Pulled Apart By Horses - Pulled Apart By Horses
Chris Tapley 28/06/2010
Pulled Apart By Horses' rise to relative prominence is predicated largely on their reputation as one of the most entertaining live acts around. Sure they've had a few single releases but their chaotic live shows over the last few years (supporting the likes of Biffy Clyro, The Bronx and Rolo Tomassi) are what's put them in a position where their debut album is now rather hotly anticipated. Now they're faced with the task of trying to capture that raw energy on record, which thankfully they seem to have achieved. Their style thrives on this energy as well, being essentially a fun album which errs on the poppier end of the post-hardcore spectrum mixed with straight up rock'n'roll.

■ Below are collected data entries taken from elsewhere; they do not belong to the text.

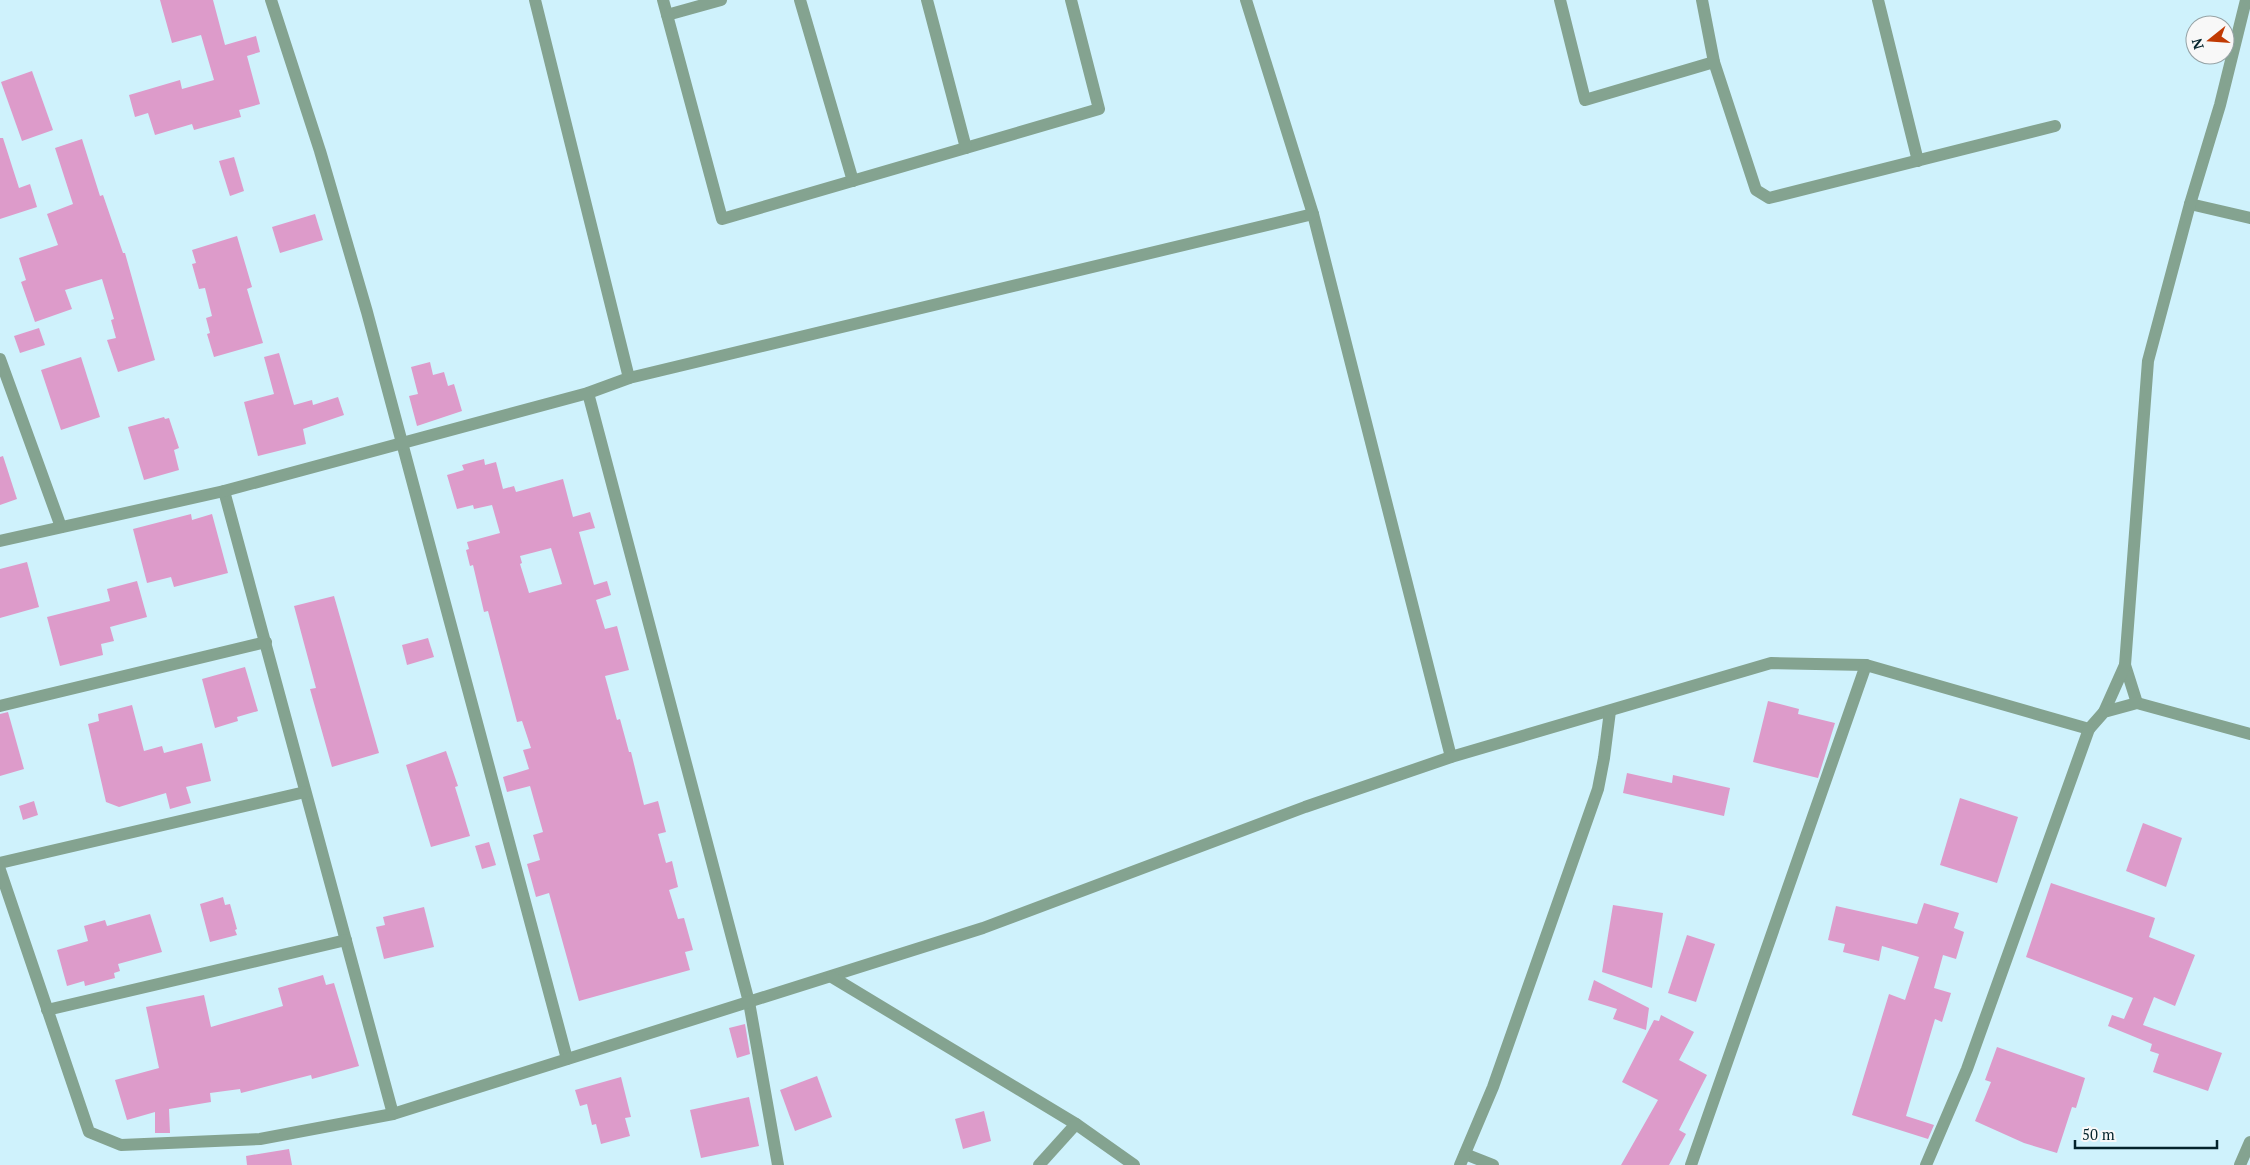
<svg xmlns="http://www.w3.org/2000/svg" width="2250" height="1165" font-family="'PT Serif',serif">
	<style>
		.building { fill: #dd9bca; fill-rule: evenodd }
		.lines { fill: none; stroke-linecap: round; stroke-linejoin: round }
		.minor { stroke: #84a390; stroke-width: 12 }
	</style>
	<rect width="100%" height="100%" fill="#cff2fc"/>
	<g class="building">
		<path d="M160 0H213L225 45 256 36 260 52 247 56 260 104 239 110 241 117 194 130 192 124 155 135 148 113 135 117 129 95 180 80 182 89 214 80 201 35 172 43Z"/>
		<path d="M32 71 53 130 22 141 1 82Z"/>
		<path d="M0 138H3L19 188 30 184 37 207 0 219Z"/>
		<path d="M82 139 100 196 103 195 123 253H125L155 360 118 372 107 340 116 338 111 320 114 319 102 279 65 290 72 309 35 322 21 282 26 280 19 258 58 245 47 214 73 204 55 148Z"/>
		<path d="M234 157 244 191 230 196 219 161Z"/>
		<path d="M315 214 323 240 280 253 272 227Z"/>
		<path d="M237 236 252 287 247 289 263 343 214 357 207 334 210 333 206 318 212 316 205 288 199 289 192 264 196 263 192 250Z"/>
		<path d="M39 328 45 345 20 353 14 336Z"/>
		<path d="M279 353 294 405 312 400 313 405 338 397 344 415 303 429 306 444 258 456 244 402 274 394 264 357Z"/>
		<path d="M81 357 100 417 61 430 41 370Z"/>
		<path d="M430 362 433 375 444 372 448 386 454 384 462 411 417 426 409 396 418 394 411 367Z"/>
		<path d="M164 417 165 419 169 418 179 448 174 450 179 470 144 480 128 427Z"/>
		<path d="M3 456 17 499 0 505V457Z"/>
		<path d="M484 459 485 465 496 462 503 489 514 486 516 492 563 479 573 517 590 512 595 528 579 532 594 585 607 581 611 595 596 600 605 629 617 626 629 670 605 676 617 720 620 719 629 752H631L644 805 658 801 666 832 658 834 666 863 672 861 678 887 669 890 678 919 684 918 693 950 685 952 690 970 579 1001 549 893 536 897 527 864 540 860 533 835 543 832 530 786 507 792 503 777 529 769 523 750 531 748 522 721 517 722 488 611 484 612 473 565 470 566 466 550 469 549 467 542 500 533 492 505 474 509 473 505 457 509 447 475 464 470 462 465ZM551 548 562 584 529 593 520 564 522 563 520 556Z"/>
		<path d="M191 514 192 520 212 514 228 573 174 587 171 577 147 583 133 529Z"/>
		<path d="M27 562 39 607 0 618V569Z"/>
		<path d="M137 581 147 617 110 627 114 641 101 644 103 655 60 666 47 617 110 601 107 589Z"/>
		<path d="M334 596 379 753 332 767 310 689 316 688 294 606Z"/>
		<path d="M428 638 434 657 407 665 402 645Z"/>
		<path d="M245 667 258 711 237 717 238 721 215 728 202 679Z"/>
		<path d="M1768 701 1799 709 1798 714 1835 723 1818 778 1753 762Z"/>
		<path d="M132 705 144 751 162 746 164 753 202 743 211 781 186 787 191 803 170 809 166 793 119 807 106 802 88 724 99 721 98 714Z"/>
		<path d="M8 712 24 769 0 776V714Z"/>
		<path d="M446 751 458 786 455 787 470 836 431 847 406 765Z"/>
		<path d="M1627 773 1672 783 1673 775 1730 788 1724 816 1623 793Z"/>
		<path d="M1960 798 2018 817 1997 883 1940 865Z"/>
		<path d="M34 801 38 815 23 820 19 806Z"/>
		<path d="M2143 823 2182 838 2166 887 2126 871Z"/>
		<path d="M489 842 496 865 482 869 475 846Z"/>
		<path d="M2051 883 2155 918 2149 937 2195 955 2175 1006 2154 997 2143 1025 2222 1053 2208 1091 2153 1072 2159 1054 2150 1051 2152 1044 2108 1026 2112 1015 2124 1019 2133 998 2026 957Z"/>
		<path d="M223 897 225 905 230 904 237 929 235 930 237 935 210 942 200 904Z"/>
		<path d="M1924 903 1959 913 1954 928 1964 932 1956 959 1943 955 1934 988 1951 993 1942 1022 1935 1019 1906 1116 1934 1125 1928 1139 1852 1115 1889 994 1905 1000 1919 957 1882 946 1879 961 1843 952 1845 944 1828 940 1836 906 1917 924Z"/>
		<path d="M1613 905 1663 913 1652 988 1602 972Z"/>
		<path d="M424 907 434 947 384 959 376 927 385 925 383 917Z"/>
		<path d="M150 914 162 952 118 964 120 971 114 973 115 978 85 986 84 981 67 986 57 950 88 941 84 926 105 920 107 926Z"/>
		<path d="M1687 935 1715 944 1696 1002 1668 993Z"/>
		<path d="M323 975 326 985 334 983 359 1066 312 1079 311 1075 241 1093 240 1089 210 1093 211 1102 169 1109 170 1133H155V1112L127 1120 115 1080 159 1068 146 1007 204 995 211 1027 283 1006 278 988Z"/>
		<path d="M1594 980 1649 1008 1646 1030 1613 1019 1617 1009 1588 1000Z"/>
		<path d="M1661 1015 1694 1032 1679 1060 1707 1075 1679 1130 1686 1134 1669 1165H1621L1658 1100 1622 1082 1654 1020 1659 1021Z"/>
		<path d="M745 1024 750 1054 737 1058 729 1028Z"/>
		<path d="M1997 1047 2085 1078 2076 1108 2072 1107 2057 1153 2024 1143 1975 1121 1991 1082 1985 1080Z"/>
		<path d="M817 1076 832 1117 795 1131 780 1090Z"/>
		<path d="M621 1077 631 1117 625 1118 630 1136 601 1144 596 1124 592 1125 587 1104 580 1106 575 1090Z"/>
		<path d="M749 1097 759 1146 701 1158 690 1110Z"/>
		<path d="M984 1111 991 1141 963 1149 955 1119Z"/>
		<path d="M289 1149 292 1165H247L246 1156Z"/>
	</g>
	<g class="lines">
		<g class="minor">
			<path d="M271 0 320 151 367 312 567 1059"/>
			<path d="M663 0 722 219 1099 109 1071 0"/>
			<path d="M800 0 853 181"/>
			<path d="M927 0 966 148"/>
			<path d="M1246 0 1313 214 1451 757"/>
			<path d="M1560 0 1585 100 1714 62"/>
			<path d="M1702 0 1714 62 1756 190 1769 198 2055 126"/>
			<path d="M1878 0 1918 161"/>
			<path d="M667 15 721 0"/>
			<path d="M2190 204 2250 218"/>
			<path d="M0 359 61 527"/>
			<path d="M629 378 1313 214"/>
			<path d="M588 393 749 1002 778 1165"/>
			<path d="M224 491 393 1114"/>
			<path d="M0 541 224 491 588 393 629 378 535 0"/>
			<path d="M2125 665 2137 703"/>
			<path d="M0 706 266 642"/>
			<path d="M2104 712 2125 665 2148 361 2190 204 2220 105 2246 0"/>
			<path d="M0 863 305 792"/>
			<path d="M0 870 89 1132 121 1145 260 1139 393 1114 983 928 1305 807 1451 757 1771 663 1866 665 2089 729 2104 712 2137 703 2250 734"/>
			<path d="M832 977 1076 1124 1134 1165"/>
			<path d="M47 1010 346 940"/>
			<path d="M1465 1154 1493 1165"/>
			<path d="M1039 1165 1076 1124"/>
			<path d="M1460 1165 1493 1087 1598 789 1604 758 1610 711"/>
			<path d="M1691 1165 1866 665"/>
			<path d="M1926 1165 1967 1069 2089 729"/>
			<path d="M2240 1165 2250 1142"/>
		</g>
	</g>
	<g transform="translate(2210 40) rotate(253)"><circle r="24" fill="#f8f8f8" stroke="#96a3a6"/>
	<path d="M0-4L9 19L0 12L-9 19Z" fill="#c13a03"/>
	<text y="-8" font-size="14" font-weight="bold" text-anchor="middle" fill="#03232b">N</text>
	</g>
	<path d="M2075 1140v8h142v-8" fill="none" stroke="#03232b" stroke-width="2.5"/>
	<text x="2082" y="1140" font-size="15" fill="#03232b" stroke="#f8f8f8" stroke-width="4" paint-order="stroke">50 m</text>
</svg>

First single and opening track Back to the Fuck Yeah is a prime example, packed with breakdowns, heavy bass and shrieked vocals which defy it's melodic hook. High Five, Swan Dive, Nose Dive recalls The Blood Brothers, and PABH seem to excel in the combination of playful metal and experimental pop tendencies which the former only managed to perfect on their final couple of albums. There isn't much in the way of angst here though, it's just balls to the wall party metal, the best comparison probably being the whiskey soaked grooves of Everytime I Die, the vocals sound not dissimilar to Keith Buckley on a few occasions too, most notably on Yeah Buddy. There are shades of Queens of The Stone Age at their most decadent, particularly in the harmonised backing vocals on the likes of Get Off My Ghost Train and Back to The Fuck Yeah. The vocal refrain of I Punched A Lion in the Throat is difficult not to enjoy, and with Tom Hudson's animalistic yelp you can almost believe that he did.
Closing track Den Horn is a tour de force with it's galloping autonomous riff rounding off the final seven minutes. At just over half an hour the album is a whirlwind experience, and this is the key success here. The record is by no means perfect and the drums could do with being notched up a few levels in the mix to get the full pulverising effect. On occasion the vocals could do with a little more clarity as well, but in practice that may well be at odds with the tone and it's such little imperfections which help to truly capture the spirit of PABH. It's the ragged, feral and uncensored nature of the bands ferocity which makes them so appealing in the first place, to fault that is missing the point somewhat.
Pulled Apart By Horses have crafted a debut album which is, in the finest possible way, very difficult to analyse: it's simply far too much fun. The fact it's such a raucous sonic mess and yet the desire to jump around and tear your throat to shreds by screaming along is still so overwhelming in itself is a solid measure of success.